Sting "Broken Music"
Dans ses mémoires, joliment écrites, Sting raconte son enfance dans le nord de l’Angleterre, son adolescence passionnée par la musique, son envie de réussir, et les débuts de sa vie d’homme, jusqu’aux débuts de Police.
Nous sommes en 1987. Sting est au Brésil pour une tournée, qui doit passer par le stade de Maracana. Un soir, dans la jungle aux alentours de Rio de Janeiro, il participe en compagnie de sa femme, l’actrice Trudie Styler, à une expérience mystique : il consomme l’ayahuasca, une décoction de plantes locales aux vertus psychotropes. Le chanteur vient en effet de perdre tour à tour sa mère, la jolie Audrey, et son père, Ernie, laitier de son état. Un “besoin de communication spirituelle, d’une expérience qui puisse l’aider à accepter que la tragédie de la mort n’est pas une impasse définitive” étreint Sting. Et c’est ainsi qu’il raconte comment la prise de ce breuvage le replonge dans des souvenirs de son enfance, dans le nord de l’Angleterre, à Newcastle, plus précisément à Wallsend, pas très loin de l’antique mur d’Hadrien, construit par les Romains. Un coin où l’on construit des bateaux, et où le quotidien est encore bien pauvre à la fin des années 50.
Sting redevient Gordon Sumner, raconte les tournées de distribution de lait, au petit matin, en compagnie de son père, un homme du genre taiseux. Et il dévide patiemment l’écheveau, avec un style certain, pas mal de références littéraires (Jung, ou Edmond Rostand bien sûr), spirituelles (on sent le chanteur très concerné par ces questions), et bien sûr musicales. On découvre Le Dard (un surnom qui lui a été donné un jour où il portait un pull rayé comme celui qu’il arbore sur le couverture du livre) grand amateur de jazz, et il raconte ses premiers groupes (comme Last Exit), les petits boulots et les cachets misérables des débuts, la nécessité de trouver un vrai job (ce sera instituteur), tout en continuant la musique. Puis c’est la rencontre avec l’actrice Frances Tomelty (qu’il épouse, et qui met au monde le petit Joe), et le départ à Londres et les grands rêves de gloire que la capitale nourrit en lui. La rencontre-clé de sa vie, celle avec le batteur Stewart Copeland, n’arrive qu’au bout de deux cent pages. Sting dit d’ailleurs tout le mal qu’il pense de cette famille américaine. Le père, ponte de la CIA, a participé à pas mal de coups pas très recommandables sur la planète. Miles, le frère de Stewart, et manager, est un brin arriviste, mais il gère bien les affaires du groupe. Quant à Stewart, c’est un musicien uniquement préoccupé par le fait d’être le batteur le plus véloce du monde, et il assure sa promo en écrivant de fausses lettres de fans au journal “Sounds”.
On suit les débuts de Police, avec une description croquignolesque de son premier guitariste, le Corse Henri Padovani, sympathique (ils vécurent pas mal de “vraiment moments” ensemble) mais pas bluffant techniquement, vite remplacé par Andy Summers, jusqu’à la sortie des singles “Roxanne” et “I can’t stand losing you”. La fin du groupe, qui s’est opérée en 1983 dans une tension extrême entre les trois membres (Copeland avait même écrit “FU” et “CK” sur les toms de sa batterie, ce qui faisait que sur scène, il voyait le mot “Fuck” quand il avait Sting en ligne de mire) est expédiée en deux pages à peine.
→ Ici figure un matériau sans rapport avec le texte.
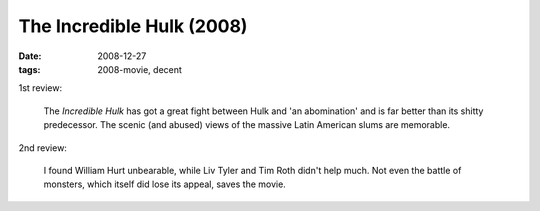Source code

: The Incredible Hulk (2008)
==========================

:date: 2008-12-27
:tags: 2008-movie, decent


1st review:

    The *Incredible Hulk* has got a great fight between Hulk and 'an
    abomination' and is far better than its shitty predecessor. The
    scenic (and abused) views of the massive Latin American slums are
    memorable.

2nd review:

    I found William Hurt unbearable, while Liv Tyler and Tim Roth
    didn't help much. Not even the battle of monsters, which itself
    did lose its appeal, saves the movie.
On sait que le noeud de l’affaire était une sombre histoire de partage des droits d’auteur. “La disparition de Police a coïncidé avec l’éclatement de mon univers familial” explique Sting : sa mère meurt d’un cancer, puis son père en développe un peu de temps après, qui le terrassera. Sting quitte Frances pour Trudie, et nous les retrouvons, quelques pages plus loin, dans leur vénérable manoir, fortune faite, pour un joli épilogue, qui nous ramène vers les premières pages, l’expérience mystique eu Brésil. Jolie manière de boucler la boucle.
Sting, en tout cas, développe page après page un joli style. Ce n’est pas, on s’en rend compte, une vedette à la tête vide, mais bien un être sensible, un artiste qui prie, un amoureux qui mène tant bien que mal sa vie sentimentale. De quoi donner envie de se pencher à nouveau sur la musique de cette pop star.
texte et photo : Jean-Marc Grosdemouge
Sting “Broken Music. Mes mémoires”, Editions Robert Laffont, 300 pages, 2004.